Topic Author's Original Post - Dec 25, 2012 - 10:47am PT
Merry Christmas!
My favorite soloing shots are ones that really capture the experience, and sometimes that is in the form of a climbing partner dashing to a pack to grab a camera or a loving wife enjoying an afternoon hike with her husband.
This is the picture from the thread that inspired me to really explore mount Woodson. This problem seemed so impossible to me and the idea of a guy out for an afternoon romp on pleasant classics would be soloing this, YIKES! Of course, I know now more about who Greg is, and even though this would not be a giant peak in his mountain range of bold wide cracks I thought it was outta this world.
We've all heard this one but in the spirit of the JT reunion I'll recount it again....
One day after an early morning bouldering session, me and Yabo were beat. We decided to call it quits and take a rest day. We sparked a doobious cigarette and started yapping. Yabo told me he wanted to solo Spiderline (which at the time had only been top roped, never lead).
I told him he should wait until he got it "really wired". Then he told me he was meditating on the ledge below Spiderline the night before and all of a sudden there was a spider dangling in front of him. It had lowered from the crack above. He then said it was an omen letting him know he could solo Spiderline.
I tried to keep a poker face. I really thought he was getting too lost in this "omen" stuff but I couldn't tell him. I tried talking him into waiting again and he seemed OK with that. I split for camp and told my friend Buck Norden (sp?) about what just happened. He thought Yabo was losing it too.
Our conversation was interrupted by a whooping high pitched, "yay yay yay yay".
What the fuk was that? We looked up and there he was, a third the way up Spiderline.
I grabbed my camera and we ran up to the base to take a picture. Before we got going, Yabo's feet popped out of the crack and his body took a wicked swing outwards. Amazingly enough, he hung on!
I thought, "Cool, he can still downclimb from there". That's not what happened - he kept going.
John Yablonski on the first free solo (and lead) of Spiderline, 11c/d.
The he got near the last move - a funky roll over onto a dicey slab move. It was hot out and Yabo was sweating and shaking fiercely. So he takes his shirt off for the last move!
He was shaking like a leaf in a hundred mile per hour wind and he rolled into the slab move and climbed away. Norden was facing in the other direction - he couldn't watch.

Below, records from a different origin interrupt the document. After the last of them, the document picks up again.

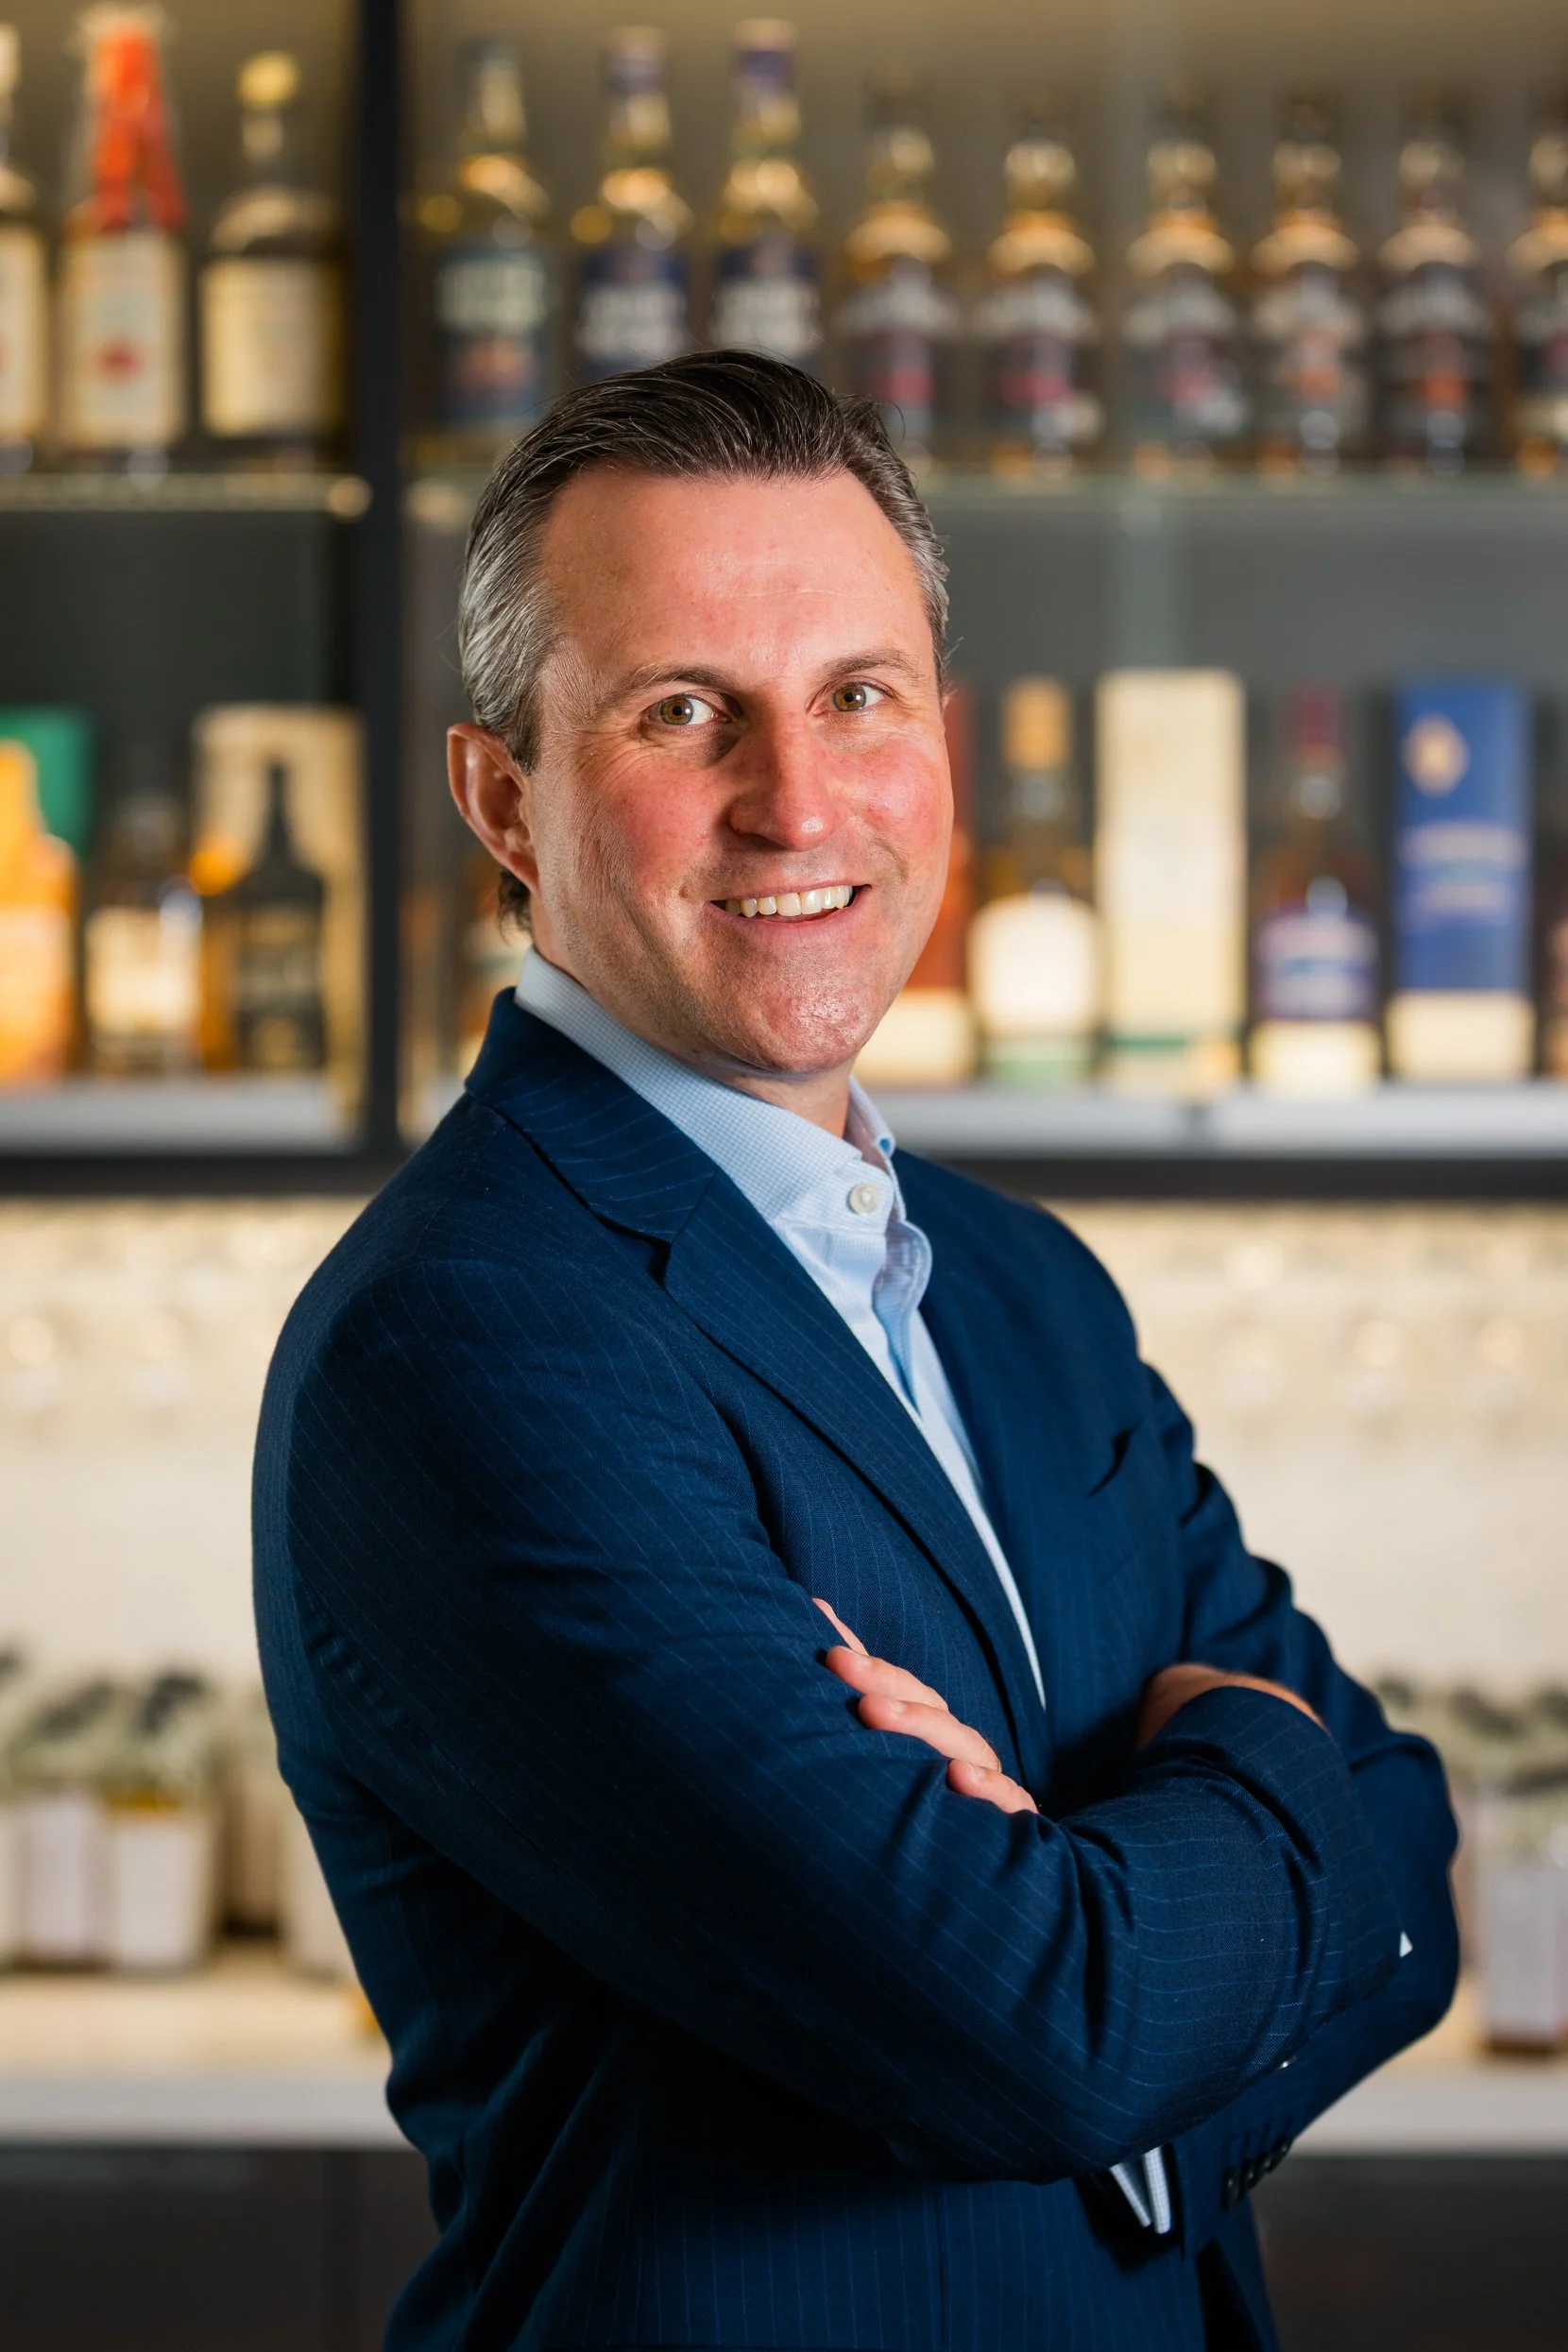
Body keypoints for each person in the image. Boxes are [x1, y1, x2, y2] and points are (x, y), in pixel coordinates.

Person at [254, 351, 1457, 2352]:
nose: (796, 801)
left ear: (942, 746)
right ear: (504, 800)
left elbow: (1413, 1866)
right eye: (681, 711)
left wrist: (1100, 1919)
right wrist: (1252, 1753)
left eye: (859, 697)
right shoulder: (465, 1342)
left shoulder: (1025, 1287)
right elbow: (1047, 2029)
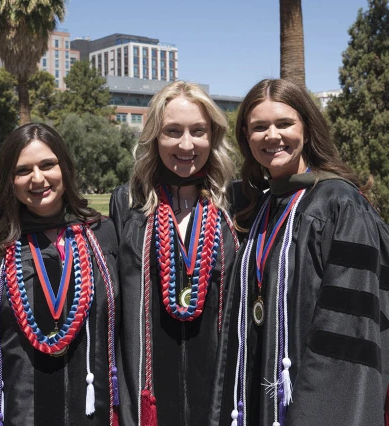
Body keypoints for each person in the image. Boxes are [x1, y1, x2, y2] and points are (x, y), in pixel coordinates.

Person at [211, 78, 389, 426]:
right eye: (259, 127)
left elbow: (347, 331)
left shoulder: (340, 205)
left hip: (318, 406)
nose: (272, 135)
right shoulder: (264, 206)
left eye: (284, 123)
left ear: (307, 128)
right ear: (247, 139)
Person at [109, 80, 241, 426]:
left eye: (198, 131)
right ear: (154, 136)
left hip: (218, 391)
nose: (187, 144)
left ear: (212, 135)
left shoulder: (235, 203)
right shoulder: (128, 203)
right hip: (149, 390)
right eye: (173, 131)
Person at [0, 123, 120, 426]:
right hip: (22, 411)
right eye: (23, 170)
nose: (38, 178)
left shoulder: (101, 234)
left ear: (64, 167)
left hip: (92, 410)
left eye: (47, 165)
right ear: (9, 180)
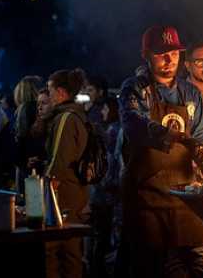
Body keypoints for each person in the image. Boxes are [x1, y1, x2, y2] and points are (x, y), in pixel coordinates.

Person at [119, 25, 203, 278]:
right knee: (152, 269)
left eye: (174, 52)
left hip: (187, 200)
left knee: (201, 267)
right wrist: (173, 136)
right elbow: (133, 124)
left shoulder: (190, 92)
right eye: (161, 54)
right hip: (146, 198)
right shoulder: (135, 89)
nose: (169, 59)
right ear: (147, 55)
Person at [44, 68, 89, 278]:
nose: (48, 94)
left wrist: (45, 188)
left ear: (61, 92)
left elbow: (59, 160)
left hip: (63, 193)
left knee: (54, 250)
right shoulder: (78, 115)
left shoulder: (65, 118)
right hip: (76, 190)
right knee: (71, 251)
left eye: (50, 89)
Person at [89, 97, 122, 278]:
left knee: (104, 240)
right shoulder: (117, 128)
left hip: (109, 196)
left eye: (105, 109)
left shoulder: (113, 130)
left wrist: (102, 184)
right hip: (112, 194)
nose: (102, 112)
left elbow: (110, 164)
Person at [13, 75, 41, 193]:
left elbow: (20, 137)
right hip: (39, 162)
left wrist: (19, 161)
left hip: (27, 164)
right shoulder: (42, 108)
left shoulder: (25, 108)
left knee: (28, 204)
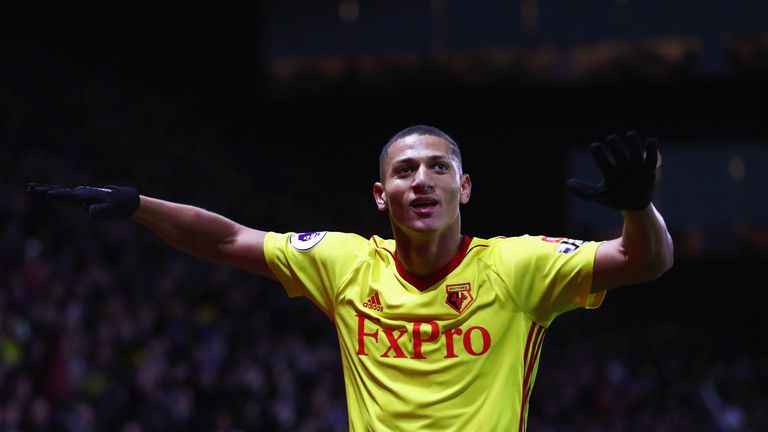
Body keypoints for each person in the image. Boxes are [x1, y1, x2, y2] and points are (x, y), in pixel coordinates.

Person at [28, 125, 674, 431]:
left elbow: (644, 261)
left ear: (465, 187)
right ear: (379, 193)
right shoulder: (343, 263)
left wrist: (636, 205)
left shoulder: (520, 266)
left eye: (439, 168)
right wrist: (139, 204)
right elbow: (226, 237)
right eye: (405, 170)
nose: (422, 180)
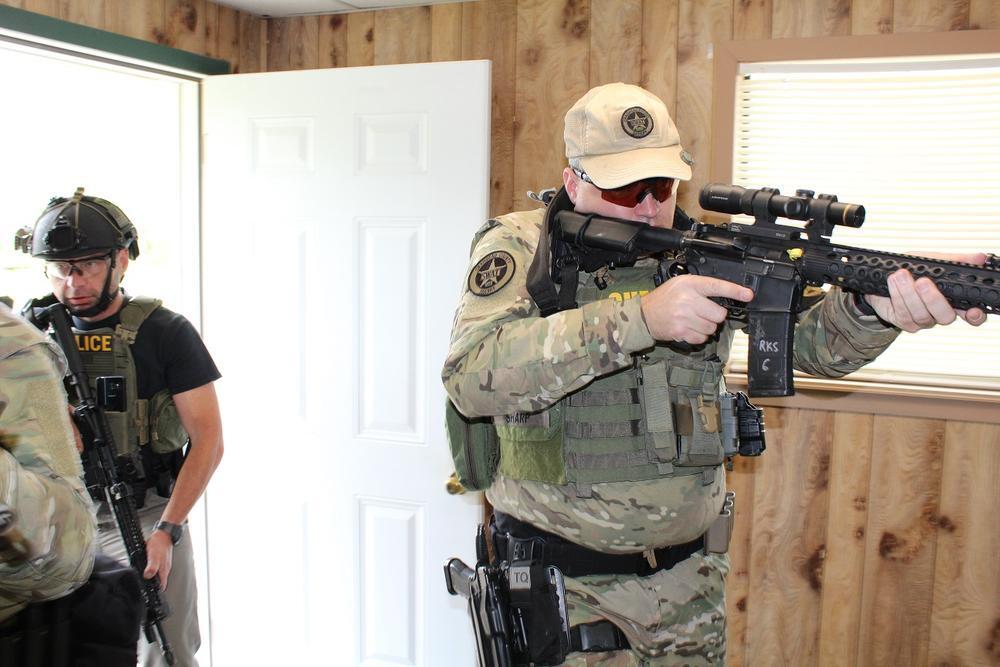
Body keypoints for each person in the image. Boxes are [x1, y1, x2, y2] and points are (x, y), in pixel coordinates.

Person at [441, 82, 988, 665]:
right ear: (575, 180)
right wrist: (641, 318)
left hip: (690, 582)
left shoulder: (700, 246)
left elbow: (814, 349)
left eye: (661, 184)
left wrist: (876, 310)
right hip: (567, 587)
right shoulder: (524, 245)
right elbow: (472, 374)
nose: (650, 206)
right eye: (627, 188)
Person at [16, 188, 224, 667]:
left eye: (87, 264)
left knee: (167, 651)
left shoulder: (165, 332)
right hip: (56, 517)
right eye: (59, 268)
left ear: (122, 260)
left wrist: (167, 531)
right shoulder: (29, 332)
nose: (72, 281)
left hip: (145, 514)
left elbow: (208, 442)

Me and Norden went over to the Scatterbrain boulder and were talking about what we just saw. We both thought we should tell Yabo to cool it or he was going to get killed. Just then Yabo popped up on a boulder above us and said,"Who are you guys to tell me anything. I just soloed Spiderline!". Then he spirited away. He obviously overheard our conversation
When I ran into him later he had cooled off a bit. I did notice the largest hand jam gobie I have ever seen - on the back of Yabo's right hand. It was as round and almost as thick as a half dollar...the dude hung on hard.
-John Bachar
This next one isn't really a photo per say, and it definitely isn't amateur, but a moment caught on film all the same. Its from the bad ass flick Masters of Stone VI (available from http://mastersofstone.com/) and is on the video below:
There is a moment as dean cuts his feet to turn the lip move... almost anyone I know in that situation would be thinking PRECISION! CONTROL! MOVE PERFECTLY AND EXACTLY TO THE LIP AND EXECUTE THE MANTLE! But not Dean... he makes eye contact with you like a lion on top of its fresh kill, and stays there. You realize that Dean wants to be there, that he is thriving. He is in the moment, not 'doing a climb' but having an experience.
I'm not an adrenaline junkie, I can't mountain bike very well or snowboard or ski, even skateboarding scares me. The few dinky solo(ish) things I've done were never about that, and I look for that in inspiration, where I know that the climber is a samurai hopping among boulders in a roaring stream, not a gladiator in an arena.
a side note.... before biotch re-sized the Nat.Geo pic , I noticed a
rope piled on the ledge below thank god ledge...? wonder what the story
is on that?
a side note.... before biotch re-sized the Nat.Geo pic , I noticed a
rope piled on the ledge below thank god ledge...? wonder what the story
is on that?
Cool photos, the Bachar photo of Croft on the Rostrum, Bachar on OZ & the one Ron posted above are my 3 favorites & they all blow my mind as much now as they did when I first saw them.